For Frieze Masters Spotlight 2016, curated by Toby Kamps at the Menil Collection, Gallery Wendi Norris will present rarely exhibited paintings and sculpture by Wolfgang Paalen. The impeccable provenance of the select works—pieces that all once belonged to the artist’s former wife Luchita Mullican or the British painter Gordon Onslow Ford—adds to the curatorial allure. Paalen, Lee Mullican and Onslow Ford formed the artist circle known as the Dynaton.
The booth will include “Cadran lunaire” (1935), a mask shaped painting, first exhibited at the International Exhibition of Surrealism in London in 1936 and two of Paalen’s rare red india ink on amate paper works entitled “Personnages” (1939).
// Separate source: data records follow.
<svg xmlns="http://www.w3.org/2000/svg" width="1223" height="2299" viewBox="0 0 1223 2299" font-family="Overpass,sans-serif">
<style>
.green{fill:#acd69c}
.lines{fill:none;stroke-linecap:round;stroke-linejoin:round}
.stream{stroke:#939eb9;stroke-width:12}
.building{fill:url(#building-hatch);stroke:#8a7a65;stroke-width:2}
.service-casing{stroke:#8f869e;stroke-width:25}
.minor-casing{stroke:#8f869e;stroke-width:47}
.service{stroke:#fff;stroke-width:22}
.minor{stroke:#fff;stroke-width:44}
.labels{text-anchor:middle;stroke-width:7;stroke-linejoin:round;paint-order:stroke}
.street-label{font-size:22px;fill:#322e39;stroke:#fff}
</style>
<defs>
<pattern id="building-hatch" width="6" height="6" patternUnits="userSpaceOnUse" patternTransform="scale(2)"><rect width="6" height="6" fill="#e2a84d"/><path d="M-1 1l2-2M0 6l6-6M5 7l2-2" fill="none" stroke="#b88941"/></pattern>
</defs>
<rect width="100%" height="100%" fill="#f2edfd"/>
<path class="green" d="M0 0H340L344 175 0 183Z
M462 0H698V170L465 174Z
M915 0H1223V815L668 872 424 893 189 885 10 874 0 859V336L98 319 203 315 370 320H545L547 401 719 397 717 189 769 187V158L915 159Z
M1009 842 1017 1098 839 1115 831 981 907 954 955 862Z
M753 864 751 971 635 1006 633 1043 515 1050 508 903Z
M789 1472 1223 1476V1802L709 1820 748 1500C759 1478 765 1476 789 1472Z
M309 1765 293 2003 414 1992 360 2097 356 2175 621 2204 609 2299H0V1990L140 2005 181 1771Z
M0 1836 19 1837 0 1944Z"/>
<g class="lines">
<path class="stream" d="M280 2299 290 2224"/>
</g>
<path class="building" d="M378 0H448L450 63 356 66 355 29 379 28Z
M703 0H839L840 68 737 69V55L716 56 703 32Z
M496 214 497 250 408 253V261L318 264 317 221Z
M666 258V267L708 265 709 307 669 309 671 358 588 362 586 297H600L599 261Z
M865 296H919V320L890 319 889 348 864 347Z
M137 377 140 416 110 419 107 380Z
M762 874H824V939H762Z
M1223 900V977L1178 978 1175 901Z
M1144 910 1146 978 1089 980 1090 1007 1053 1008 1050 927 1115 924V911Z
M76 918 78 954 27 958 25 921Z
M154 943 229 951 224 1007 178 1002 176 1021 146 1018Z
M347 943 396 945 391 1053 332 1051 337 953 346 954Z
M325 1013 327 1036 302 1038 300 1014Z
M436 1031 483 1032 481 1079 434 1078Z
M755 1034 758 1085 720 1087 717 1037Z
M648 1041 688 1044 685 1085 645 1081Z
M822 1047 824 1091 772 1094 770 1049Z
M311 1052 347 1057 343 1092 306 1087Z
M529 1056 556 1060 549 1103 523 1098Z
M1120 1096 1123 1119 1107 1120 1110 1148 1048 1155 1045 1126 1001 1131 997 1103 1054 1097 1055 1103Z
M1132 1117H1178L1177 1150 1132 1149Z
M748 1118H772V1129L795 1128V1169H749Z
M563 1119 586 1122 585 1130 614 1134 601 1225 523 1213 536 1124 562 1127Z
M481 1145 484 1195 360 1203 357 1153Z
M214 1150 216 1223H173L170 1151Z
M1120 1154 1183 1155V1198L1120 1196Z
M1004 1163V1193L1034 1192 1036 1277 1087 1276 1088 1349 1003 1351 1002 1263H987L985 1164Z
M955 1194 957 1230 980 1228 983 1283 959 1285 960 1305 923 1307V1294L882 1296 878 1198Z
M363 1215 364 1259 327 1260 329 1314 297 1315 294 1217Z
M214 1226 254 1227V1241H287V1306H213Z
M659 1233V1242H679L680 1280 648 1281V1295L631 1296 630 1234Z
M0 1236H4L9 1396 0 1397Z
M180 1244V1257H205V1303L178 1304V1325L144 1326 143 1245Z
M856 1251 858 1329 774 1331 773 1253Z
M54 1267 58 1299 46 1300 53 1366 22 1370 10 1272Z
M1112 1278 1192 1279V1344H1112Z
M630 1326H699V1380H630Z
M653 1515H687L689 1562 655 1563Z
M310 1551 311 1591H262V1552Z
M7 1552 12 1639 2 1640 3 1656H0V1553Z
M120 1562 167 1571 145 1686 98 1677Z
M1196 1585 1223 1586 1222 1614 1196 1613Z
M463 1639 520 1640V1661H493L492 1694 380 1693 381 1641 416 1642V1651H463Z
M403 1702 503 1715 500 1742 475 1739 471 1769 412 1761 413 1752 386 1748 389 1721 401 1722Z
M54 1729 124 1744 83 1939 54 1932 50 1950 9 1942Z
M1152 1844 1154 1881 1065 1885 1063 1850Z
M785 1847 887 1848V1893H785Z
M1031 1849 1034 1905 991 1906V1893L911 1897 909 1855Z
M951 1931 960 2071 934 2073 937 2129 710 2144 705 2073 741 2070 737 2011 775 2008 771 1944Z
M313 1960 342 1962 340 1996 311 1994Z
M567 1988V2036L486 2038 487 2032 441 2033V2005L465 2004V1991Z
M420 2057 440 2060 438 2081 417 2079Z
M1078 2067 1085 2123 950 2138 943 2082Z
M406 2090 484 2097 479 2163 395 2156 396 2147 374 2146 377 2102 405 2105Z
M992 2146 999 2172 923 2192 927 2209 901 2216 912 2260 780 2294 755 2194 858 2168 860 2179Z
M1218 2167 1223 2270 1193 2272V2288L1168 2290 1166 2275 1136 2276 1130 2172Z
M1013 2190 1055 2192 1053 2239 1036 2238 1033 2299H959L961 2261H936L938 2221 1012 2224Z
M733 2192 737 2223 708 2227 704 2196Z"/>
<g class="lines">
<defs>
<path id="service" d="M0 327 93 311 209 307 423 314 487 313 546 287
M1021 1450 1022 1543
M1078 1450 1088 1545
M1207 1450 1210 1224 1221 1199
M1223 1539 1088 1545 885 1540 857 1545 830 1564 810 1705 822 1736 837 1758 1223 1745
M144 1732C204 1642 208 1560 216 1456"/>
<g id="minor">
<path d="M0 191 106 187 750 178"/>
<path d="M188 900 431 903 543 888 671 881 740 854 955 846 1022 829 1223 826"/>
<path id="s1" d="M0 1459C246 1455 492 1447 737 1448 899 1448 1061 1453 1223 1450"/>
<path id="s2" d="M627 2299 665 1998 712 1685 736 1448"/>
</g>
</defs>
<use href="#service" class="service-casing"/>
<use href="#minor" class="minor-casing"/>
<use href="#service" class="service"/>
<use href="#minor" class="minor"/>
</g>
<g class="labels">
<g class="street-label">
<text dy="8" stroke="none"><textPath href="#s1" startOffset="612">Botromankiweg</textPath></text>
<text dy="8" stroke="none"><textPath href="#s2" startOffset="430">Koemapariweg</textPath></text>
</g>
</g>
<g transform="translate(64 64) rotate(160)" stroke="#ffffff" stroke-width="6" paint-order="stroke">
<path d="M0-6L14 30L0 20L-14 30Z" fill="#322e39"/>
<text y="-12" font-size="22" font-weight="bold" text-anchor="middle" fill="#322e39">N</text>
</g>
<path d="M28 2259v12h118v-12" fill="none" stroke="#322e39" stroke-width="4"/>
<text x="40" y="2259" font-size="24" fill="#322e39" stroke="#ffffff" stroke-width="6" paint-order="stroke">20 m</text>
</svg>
In the 1940s and early 1950s, Paalen employed a rhythmic, mosaic orderliness, reflecting hues from the cultures which inspired him. In “Crystals of the Mind” (1950) and “Le Gran de Sable” (1947) parabolic shaped marks overlay or break up these precise patterns and appear as futuristic aboriginal boomerangs.
ABOUT WOLFGANG PAALEN
Born 1905 in Vienna, Austria to an upper class family, Wolfgang Paalen was exposed to the elite members of art and academic society of the age including Hans Hofmann, Julius Meier-Graefe, Hans Arp, Fernand Leger, Albert Einstein, and Sigmund Freud. As an adult, his pioneering art innovations and theories were shared with and informed by the top thinkers of the age including Andre Breton and Dwight MacDonald. Fleeing war-torn Europe for Mexico in 1939 at the invitation of Frida Kahlo and Diego Rivera, Paalen ultimately made Mexico his home.
An avid collector and theorist, Paalen’s art was in an ever-constant state of change to reflect his environmental surroundings. He also amassed an important collection of ethnological artifacts, many of which now belong to The Metropolitan Museum of Art in New York.
Wolfgang Paalen’s paintings, drawings, prints, and sculptures have been widely exhibited in the United States and abroad and are represented in many museum collections including Centre Georges Pompidou, The Museum of Modern Art, New York, the Solomon R. Guggenheim Museum, Museo de Arte Moderne, Mexico City, and the San Francisco Museum of Modern Art.
Paalen founded the influential art magazine, DYN, that includes writing and works from some of the most important artists of the era and catalyzed much of 21st Century art theory. The Getty Museum in Los Angeles opened an exhibition dedicated to this subject in 2012. The Vancouver Art Gallery will exhibit his work in I Had an Interesting French Artist to See Me This Summer: Emily Carr and Wolfgang Paalen in British Columbia from July 1st to November 13th, 2016 and the Philadelphia Museum of Art will include his work in Paint the Revolution: Mexican Modernism, 1910-1950 from October 25th, 2016 to January 8th, 2017.